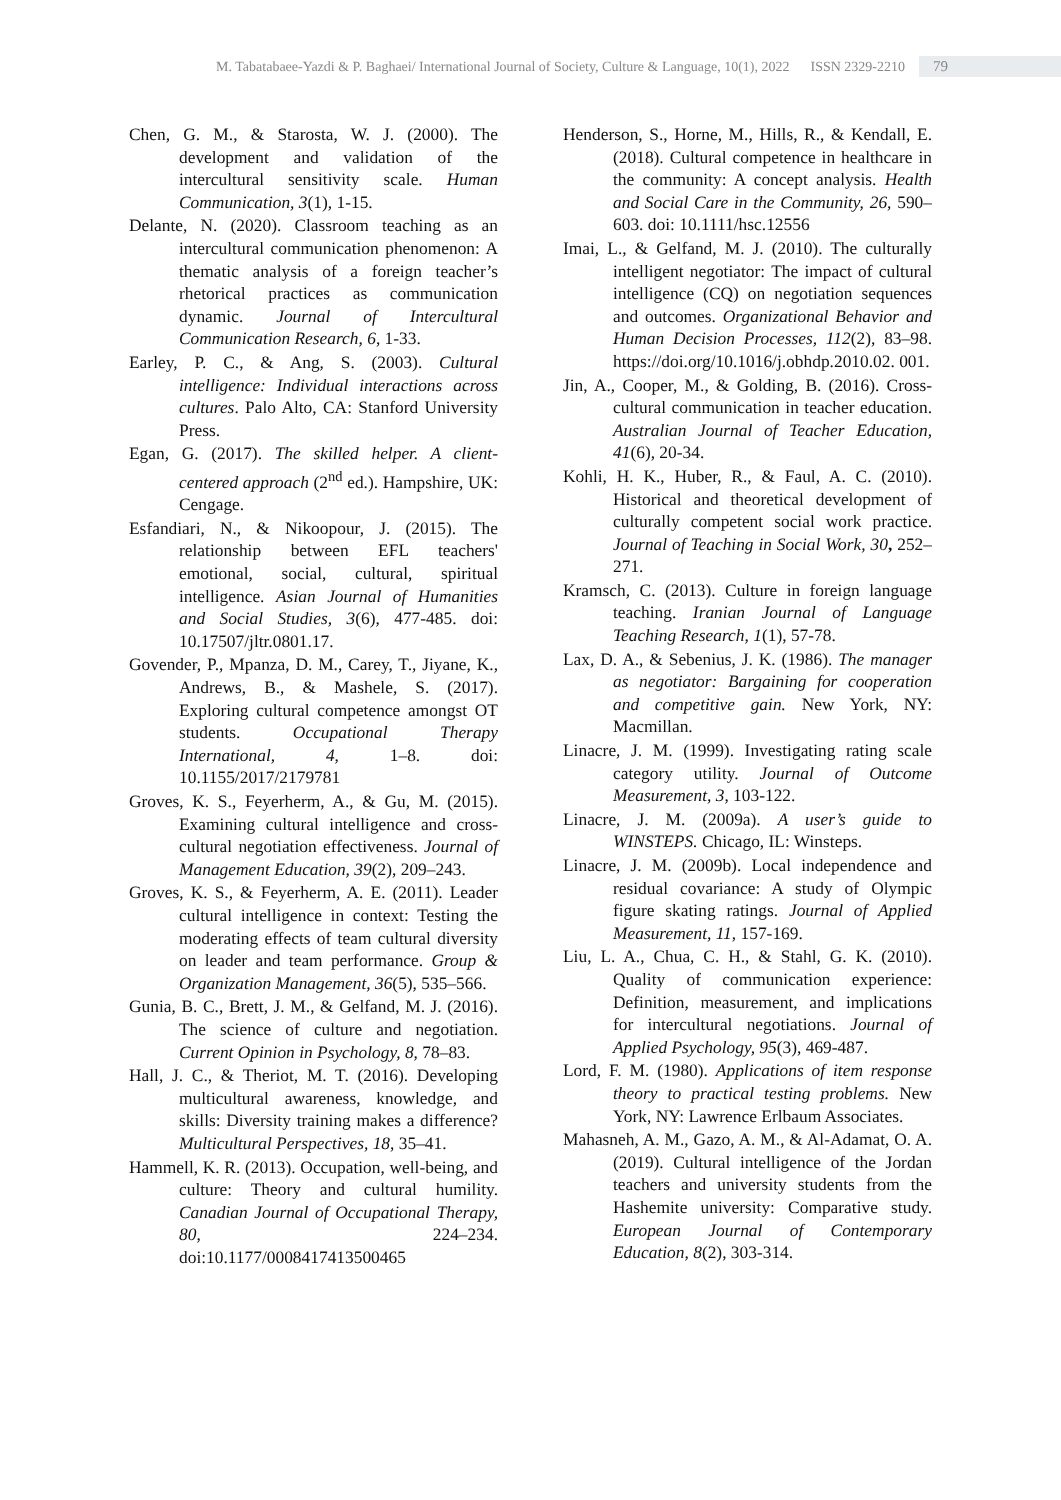M. Tabatabaee-Yazdi & P. Baghaei/ International Journal of Society, Culture & Language, 10(1), 2022 ISSN 2329-2210 79
Chen, G. M., & Starosta, W. J. (2000). The development and validation of the intercultural sensitivity scale. Human Communication, 3(1), 1-15.
Delante, N. (2020). Classroom teaching as an intercultural communication phenomenon: A thematic analysis of a foreign teacher’s rhetorical practices as communication dynamic. Journal of Intercultural Communication Research, 6, 1-33.
Earley, P. C., & Ang, S. (2003). Cultural intelligence: Individual interactions across cultures. Palo Alto, CA: Stanford University Press.
Egan, G. (2017). The skilled helper. A client-centered approach (2<sup>nd</sup> ed.). Hampshire, UK: Cengage.
Esfandiari, N., & Nikoopour, J. (2015). The relationship between EFL teachers' emotional, social, cultural, spiritual intelligence. Asian Journal of Humanities and Social Studies, 3(6), 477-485. doi: 10.17507/jltr.0801.17.
Govender, P., Mpanza, D. M., Carey, T., Jiyane, K., Andrews, B., & Mashele, S. (2017). Exploring cultural competence amongst OT students. Occupational Therapy International, 4, 1–8. doi: 10.1155/2017/2179781
Groves, K. S., Feyerherm, A., & Gu, M. (2015). Examining cultural intelligence and cross-cultural negotiation effectiveness. Journal of Management Education, 39(2), 209–243.
Groves, K. S., & Feyerherm, A. E. (2011). Leader cultural intelligence in context: Testing the moderating effects of team cultural diversity on leader and team performance. Group & Organization Management, 36(5), 535–566.
Gunia, B. C., Brett, J. M., & Gelfand, M. J. (2016). The science of culture and negotiation. Current Opinion in Psychology, 8, 78–83.
Hall, J. C., & Theriot, M. T. (2016). Developing multicultural awareness, knowledge, and skills: Diversity training makes a difference? Multicultural Perspectives, 18, 35–41.
Hammell, K. R. (2013). Occupation, well-being, and culture: Theory and cultural humility. Canadian Journal of Occupational Therapy, 80, 224–234. doi:10.1177/0008417413500465
Henderson, S., Horne, M., Hills, R., & Kendall, E. (2018). Cultural competence in healthcare in the community: A concept analysis. Health and Social Care in the Community, 26, 590–603. doi: 10.1111/hsc.12556
Imai, L., & Gelfand, M. J. (2010). The culturally intelligent negotiator: The impact of cultural intelligence (CQ) on negotiation sequences and outcomes. Organizational Behavior and Human Decision Processes, 112(2), 83–98. https://doi.org/10.1016/j.obhdp.2010.02. 001.
Jin, A., Cooper, M., & Golding, B. (2016). Cross-cultural communication in teacher education. Australian Journal of Teacher Education, 41(6), 20-34.
Kohli, H. K., Huber, R., & Faul, A. C. (2010). Historical and theoretical development of culturally competent social work practice. Journal of Teaching in Social Work, 30, 252–271.
Kramsch, C. (2013). Culture in foreign language teaching. Iranian Journal of Language Teaching Research, 1(1), 57-78.
Lax, D. A., & Sebenius, J. K. (1986). The manager as negotiator: Bargaining for cooperation and competitive gain. New York, NY: Macmillan.
Linacre, J. M. (1999). Investigating rating scale category utility. Journal of Outcome Measurement, 3, 103-122.
Linacre, J. M. (2009a). A user’s guide to WINSTEPS. Chicago, IL: Winsteps.
Linacre, J. M. (2009b). Local independence and residual covariance: A study of Olympic figure skating ratings. Journal of Applied Measurement, 11, 157-169.
Liu, L. A., Chua, C. H., & Stahl, G. K. (2010). Quality of communication experience: Definition, measurement, and implications for intercultural negotiations. Journal of Applied Psychology, 95(3), 469-487.
Lord, F. M. (1980). Applications of item response theory to practical testing problems. New York, NY: Lawrence Erlbaum Associates.
Mahasneh, A. M., Gazo, A. M., & Al-Adamat, O. A. (2019). Cultural intelligence of the Jordan teachers and university students from the Hashemite university: Comparative study. European Journal of Contemporary Education, 8(2), 303-314.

### Assigned task
Above are the records; copy exactly the lines from the line with "Liu, L. A., Chua, C." through the line with "Lord, F. M.", both included.

### Answer to this task
Liu, L. A., Chua, C. H., & Stahl, G. K. (2010). Quality of communication experience: Definition, measurement, and implications for intercultural negotiations. Journal of Applied Psychology, 95(3), 469-487.
Lord, F. M. (1980). Applications of item response theory to practical testing problems. New York, NY: Lawrence Erlbaum Associates.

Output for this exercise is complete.